Гэвин продолжал спокойно смотреть в ее бледно-голубые глаза, ничего не говоря. Хотя, думая. Всегда думая.
— Я знаю, что ты убил свою игрушку. Селеста рассказала мне все о... как ее звали? Валери? Ты поступил правильно, несмотря ни на что. Она была слабой и не очень хорошенькой.
Его губы скривились в усмешке, когда она сказала «несмотря ни на что», и, приняв это за нежность, она обхватила его запястье своими тонкими сильными пальцами.
— Я никогда не говорил, что ты можешь прикасаться ко мне.
Она прижала его ладонь к своей груди и выгнулась навстречу ему. Сквозь тонкий слой ткани он почувствовал, как затвердел ее сосок.
— Займись со мной любовью, — сказала она. — Мой муж настолько импотент, насколько жалок и глуп.
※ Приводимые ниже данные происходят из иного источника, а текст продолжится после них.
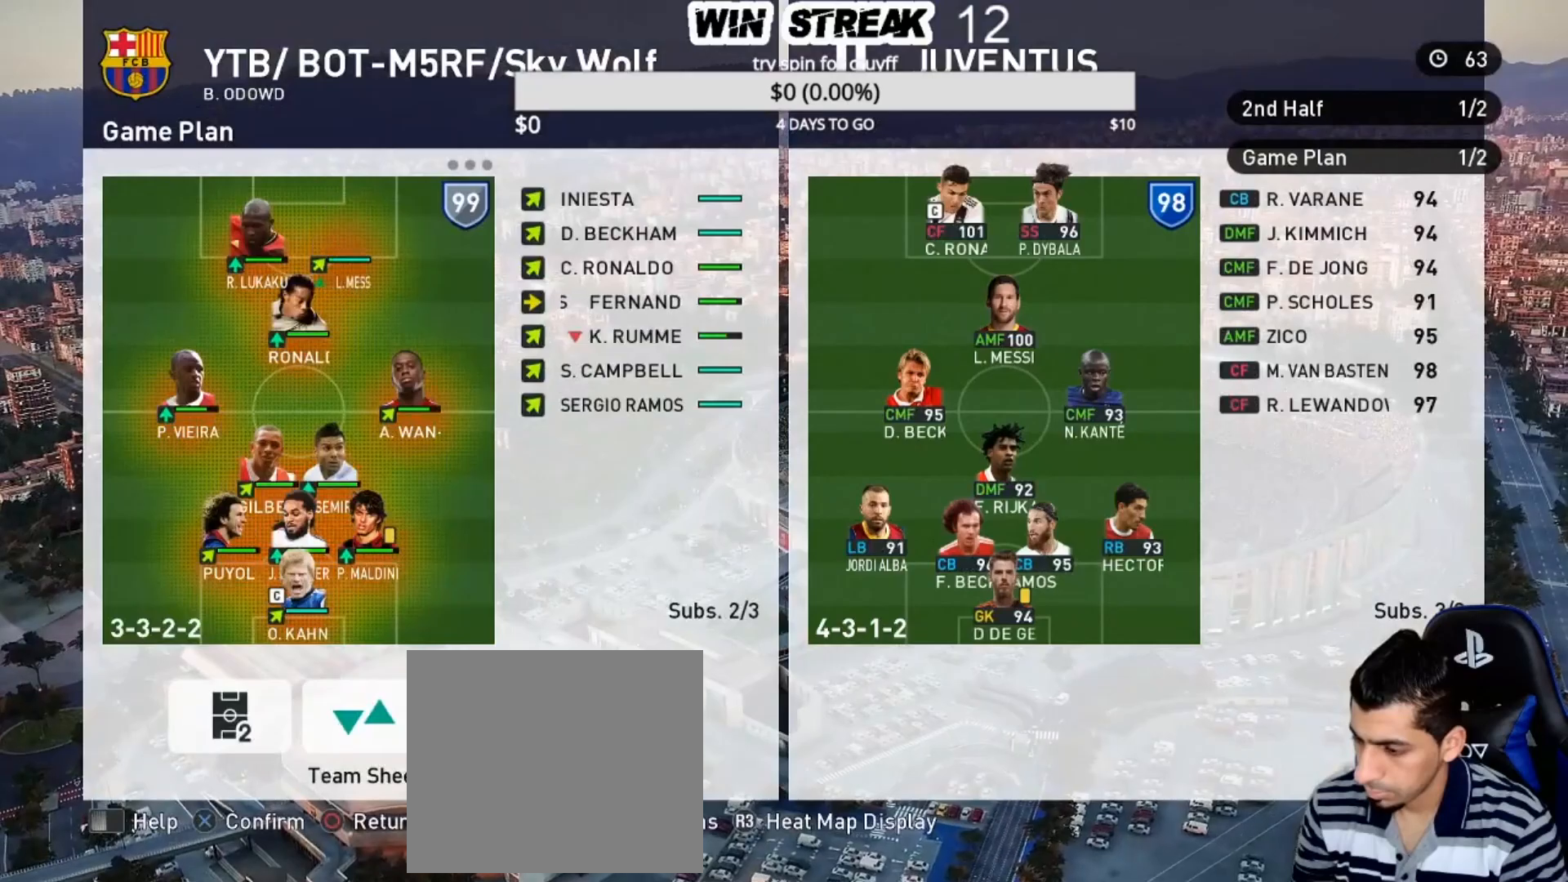
{"buttons": [], "left_stick": "center", "right_stick": "center", "events": []}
— Бесподобный мужчина, твой муж.
— Я хочу почувствовать внутри себя настоящего мужчину. Я хочу знать, что значит быть оттраханной.
— Не похоже, что тебе нужна какая-либо помощь в этом деле. Ты выбрала свою кровать, хотя это и плохой выбор. Боюсь, что сейчас у тебя есть только один вариант — лечь в нее.
— Тогда ты оскорбляешь себя. Ты всегда был моим выбором. Мой первый выбор.
— Нет.
— В нашей крови есть сталь. Наш долг, твой и мой, — продолжить семейное наследие. Лука думает только о своих книгах, а Дориан предпочитает компанию мужчин. Леона и Селеста... Ну, они идиотки, глупые создания, которые выйдут замуж за глупых, мужей-идиотов...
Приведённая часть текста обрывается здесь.